あなたと指先3センチ


 あの頃のことを思い出しながら、仲間と笑いあいお酒を飲む藍田先輩の横顔を眺めていたら、目の前から視線を感じた。
 さっちゃんがニコニコと私を見ている。

「乙女の顔になってるよ」

 さっちゃんが私をからかう。隣では、丸山君もなんだか笑顔だ。
 恥ずかしさを誤魔化すために、苦手なビールを喉に流し込んだ。苦みと炭酸が、喉を刺激しながらお腹へと落ちていく。
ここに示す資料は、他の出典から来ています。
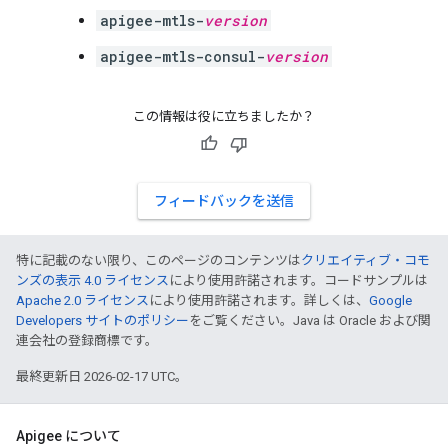
apigee-mtls-
version
apigee-mtls-consul-
version
この情報は役に立ちましたか？
フィードバックを送信
特に記載のない限り、このページのコンテンツは
クリエイティブ・コモ
ンズの表示 4.0 ライセンス
により使用許諾されます。コードサンプルは
Apache 2.0 ライセンス
により使用許諾されます。詳しくは、
Google
Developers サイトのポリシー
をご覧ください。Java は Oracle および関
連会社の登録商標です。
最終更新日 2026-02-17 UTC。
Apigee について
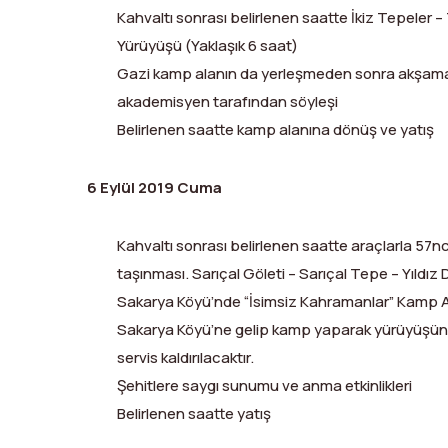
Kahvaltı sonrası belirlenen saatte İkiz Tepeler 
Yürüyüşü (Yaklaşık 6 saat)
Gazi kamp alanın da yerleşmeden sonra akşama
akademisyen tarafından söyleşi
Belirlenen saatte kamp alanına dönüş ve yatış
6 Eylül 2019 Cuma
Kahvaltı sonrası belirlenen saatte araçlarla 57n
taşınması. Sarıçal Göleti – Sarıçal Tepe – Yıldı
Sakarya Köyü’nde “İsimsiz Kahramanlar” Kamp A
Sakarya Köyü’ne gelip kamp yaparak yürüyüşün s
servis kaldırılacaktır.
Şehitlere saygı sunumu ve anma etkinlikleri
Belirlenen saatte yatış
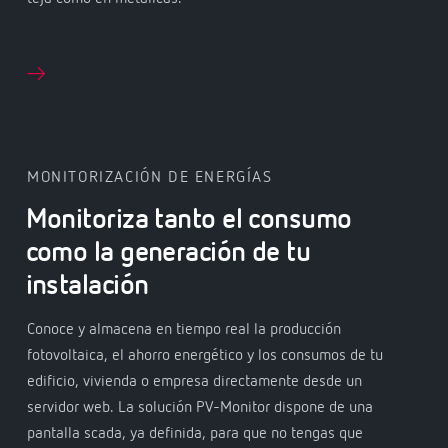
MONITORIZACIÓN DE ENERGÍAS
Monitoriza tanto el consumo
como la generación de tu
instalación
Conoce y almacena en tiempo real la producción
fotovoltaica, el ahorro energético y los consumos de tu
edificio, vivienda o empresa directamente desde un
servidor web. La solución PV-Monitor dispone de una
pantalla scada, ya definida, para que no tengas que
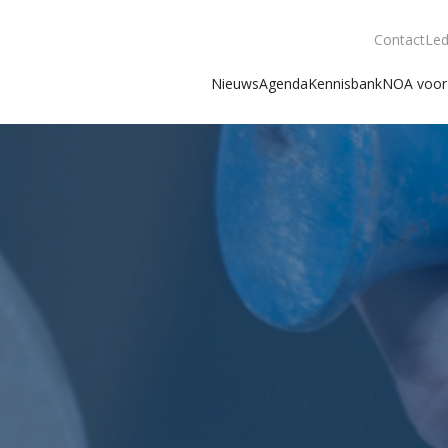
Contact
Led
Nieuws
Agenda
Kennisbank
NOA voor 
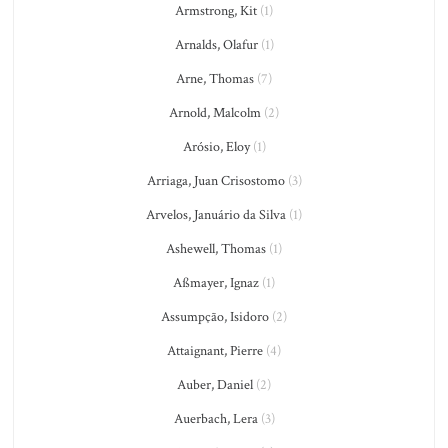
Armstrong, Kit
(1)
Arnalds, Olafur
(1)
Arne, Thomas
(7)
Arnold, Malcolm
(2)
Arósio, Eloy
(1)
Arriaga, Juan Crisostomo
(3)
Arvelos, Januário da Silva
(1)
Ashewell, Thomas
(1)
Aßmayer, Ignaz
(1)
Assumpção, Isidoro
(2)
Attaignant, Pierre
(4)
Auber, Daniel
(2)
Auerbach, Lera
(3)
「西條君に抱きつかれた時あったじゃない? あのあと、西條君がどうなったか知ってる?」

 さっちゃんか意味深な訊ね方をする。

「壁に頭を打って……」
「直後じゃなくて。飲み会の翌日だよ」
「翌日? 何かあったの?」

 その時の記憶を辿ってみたけれど、何のことなのかさっぱりだった。

「榊さん。知らないの?」

 隣の本田君が少し驚いた顔を向けてきた。

「俺も知ってるよ」

 丸山君まで。

「えっと。なんだろ……?」

 自分だけ何も知らないことに、よく解らない不安に苛まれてちょっと頬が引き攣る。
 目の前のさっちゃんが私とは対照的に、どうしてだか含み笑いを浮かべている。

「藍田先輩がね、西條君のことを呼び出して、やり過ぎだって叱ったんだよ。当の西條君は全く記憶がないから、叱られてもなんだかよく解ってなかったみたいだけどね」

 さっちゃんは、呆れて肩を竦めている。

「脈ありじゃね?」

 さっちゃんの隣で丸山君がニヤニヤと茶化す。

 私は恥ずかしさと嬉しさに、またグラスを手にしたのだけれど、さっきの苦みがよみがえって口にするのをやめた。

 そんなことがあったなんて、知らなかったな。
 先輩が西條君に、そんなことを……。嬉しい。

 もう一度藍田先輩へ視線をやれば、好きな気持ちが益々膨らんで、どうしようもなく胸がいっぱいになってきた。

「見つめ過ぎじゃないのぉ」

 さっちゃんがまたからかうから、「やめてよぉ~」と笑い飛ばした。